Each of the vehicles created in the experimental Partnership for a New Generation of Vehicles (PNGV) program from the government and the U.S. automakers used a diesel powerplant to achieve a goal of 80 mpg. But not all of the concepts for high mileage are pie-in-the-sky. In Europe, Volkswagen has introduced its 3-liter Lupo (ec, 12/99). Three liters denotes not the engine displacement but the fuel burned during 100 km of driving. That's an equivalent of about 78 mpg. The engine in the Lupo is a three-cylinder 1.2-liter turbocharged and intercooled direct-injection diesel. The car itself is smaller than a VW Golf and the European VW Polo. Regular Lupos come with a choice of 1.1-liter or 1.4-liter gasoline engines or a 1.7-liter direct-injection four-cylinder diesel. With a diesel engine the regular Lupo burns 4.4 liters of diesel fuel for each 100 km (53 mpg).

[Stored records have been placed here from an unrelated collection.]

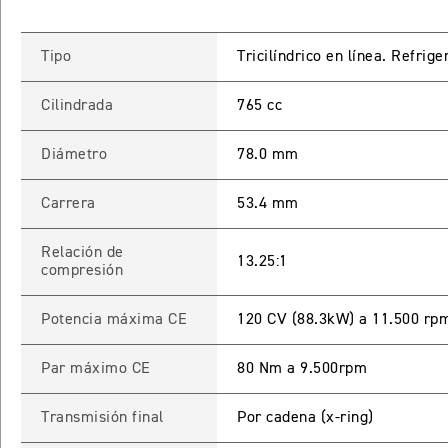
Tipo
Tricilíndrico en línea. Refrig
Cilindrada
765 cc
Diámetro
78.0 mm
Carrera
53.4 mm
Relación de
13.25:1
compresión
Potencia máxima CE
120 CV (88.3kW) a 11.500 rp
Par máximo CE
80 Nm a 9.500rpm
Transmisión final
Por cadena (x-ring)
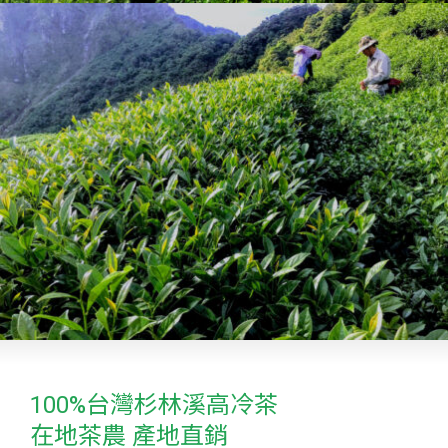
100%台灣杉林溪高冷茶
在地茶農 產地直銷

VW engineers claim engine thermal efficiency between 40 and 45 percent for the three-cylinder diesel engine in the three-liter Lupo. This is an efficiency record for a production vehicle and comes amazingly close to the theoretical Carnot limit from 1824. Efficient combustion of fuel also reduces emissions, and the 3-liter Lupo meets emissions levels proposed in Europe for 2006. VW is looking at even more efficient powertrains. Ferdinand Piech, VW's chairman, was the man behind the super-frugal Lupo and said that VW currently has a research vehicle that will achieve an economy of 2 liters per 100 km, or about 118 mpg. Piech claims the car would cost more than $30,000 to build, as it uses a variety of lightweight aerospace materials.

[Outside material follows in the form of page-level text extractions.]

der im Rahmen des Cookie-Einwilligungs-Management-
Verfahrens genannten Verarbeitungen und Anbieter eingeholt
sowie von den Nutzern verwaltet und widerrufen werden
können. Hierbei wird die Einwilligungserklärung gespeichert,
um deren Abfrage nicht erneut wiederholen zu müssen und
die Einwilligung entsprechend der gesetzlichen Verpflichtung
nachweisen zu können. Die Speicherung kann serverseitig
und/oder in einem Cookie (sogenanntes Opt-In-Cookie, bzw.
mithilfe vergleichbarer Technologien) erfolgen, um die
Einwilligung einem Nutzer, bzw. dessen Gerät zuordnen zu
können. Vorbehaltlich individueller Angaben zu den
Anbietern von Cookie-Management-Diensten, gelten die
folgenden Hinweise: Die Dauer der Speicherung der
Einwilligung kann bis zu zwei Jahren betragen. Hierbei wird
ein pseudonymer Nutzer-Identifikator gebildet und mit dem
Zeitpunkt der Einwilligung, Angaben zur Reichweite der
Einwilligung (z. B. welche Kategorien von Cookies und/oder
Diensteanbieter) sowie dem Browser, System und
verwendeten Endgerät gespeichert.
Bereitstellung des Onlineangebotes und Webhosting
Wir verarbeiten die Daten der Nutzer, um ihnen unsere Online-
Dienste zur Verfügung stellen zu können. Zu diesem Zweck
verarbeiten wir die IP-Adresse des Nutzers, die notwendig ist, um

Diesel cars have had their ups and downs in the marketplace. The world's first diesel-powered production car was the Mercedes-Benz 260D of 1936. Although diesel-engined 170 models were available after World War II, Mercedes-Benz didn't actually start selling diesels in the U.S. until 1960. Peugeot was another manufacturer that offered diesel engines in its passenger cars for many of the same reasons. These diesel-powered cars appealed at that time to people who wanted ultimate economy and longevity in a high-quality automobile.

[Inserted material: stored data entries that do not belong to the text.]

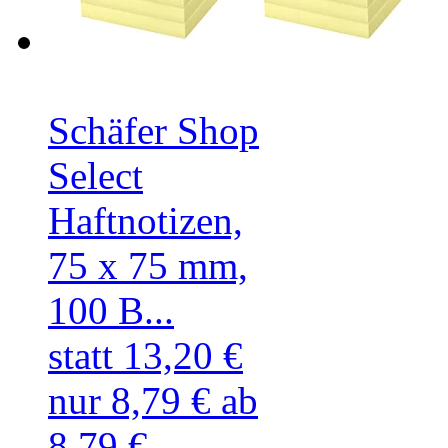
Schäfer Shop
Select
Haftnotizen,
75 x 75 mm,
100 B...
statt 13,20 €
nur 8,79 €
ab
8,79 €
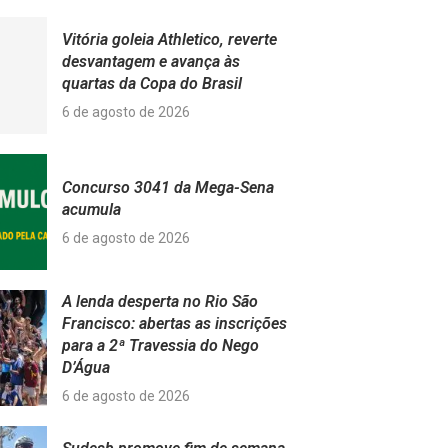
Vitória goleia Athletico, reverte
desvantagem e avança às
quartas da Copa do Brasil
6 de agosto de 2026
Concurso 3041 da Mega-Sena
acumula
6 de agosto de 2026
A lenda desperta no Rio São
Francisco: abertas as inscrições
para a 2ª Travessia do Nego
D’Água
6 de agosto de 2026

Diesels got a real boost during the oil crises of the 1970s, as their inherently superior fuel economy gave them a significant advantage over similarly sized gasoline-engine cars. Pressure from the heavy trucking industry also kept diesel fuel prices artificially low, making diesel car ownership even more economical. Mercedes-Benz began offering a turbocharger on its diesel engines in 1978 that greatly improved performance, traditionally a weak point of diesel engines in passenger cars. In 1982, 78.9 percent of the 65,963 cars sold by Mercedes-Benz in the U.S. were diesel powered. In 1983, the company sold 54,044 diesel-powered cars, representing 73.3 percent of its sales in the U.S.